I am safe with my T, he won’t hurt me and after millions of assurances, I know he is not going to leave me with this. Again, I can look back over the last two years and remember the hideous the things I have said to him and see he is not budged. He has remained consistent all the way through.
I trust my T too, I trust him with this stuff more than anyone else. He knows things that it is likely others will never know. I can tell him anything I need or want to without any kind of rejection or judgement from him.
So,I trust my T, I am safe with my T and even though the process has and is changing, I have enough experience to know I can and will eventually tell him what I need to. Why then, am I shaking with fear right now? Why do I feel sick, cannot eat and have such anxiety, that my chest feels like it may explode?
After a difficult week, I felt calm yesterday. Calm, relaxed and ready for today.

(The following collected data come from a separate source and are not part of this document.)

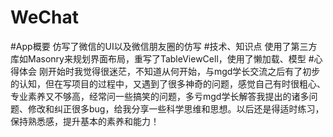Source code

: # WeChat
#App概要
仿写了微信的UI以及微信朋友圈的仿写
#技术、知识点
使用了第三方库如Masonry来规划界面布局，重写了TableViewCell，使用了懒加载、模型
#心得体会
刚开始时我觉得很迷茫，不知道从何开始，与mgd学长交流之后有了初步的认知，但在写项目的过程中，又遇到了很多神奇的问题，感觉自己有时很粗心、专业素养又不够高，经常问一些搞笑的问题，多亏mgd学长解答我提出的诸多问题、修改和纠正很多bug，给我分享一些科学思维和思想。以后还是得适时练习，保持熟悉感，提升基本的素养和能力！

I felt confident and strong with an attitude of “Bring it on”. I have lost those feelings today. There is fear, there is anxiety and there is panic. It’s not about disclosure, not today. The thing I fear is something within myself, a thought process, a set of feelings. And today I need to approach that aspect of myself that I have kept hidden for years.
While I am not ready to face it as a whole yet- and I hope it will be some time before we do- we will need to face some of it, to deal with where we are at right now. I am afraid. So very afraid.
I can do it, I will do it, I even want to do it- because it will be another step forward on my journey to freedom. I get to be afraid though, right? It’s a scary thing and a horrible place to be.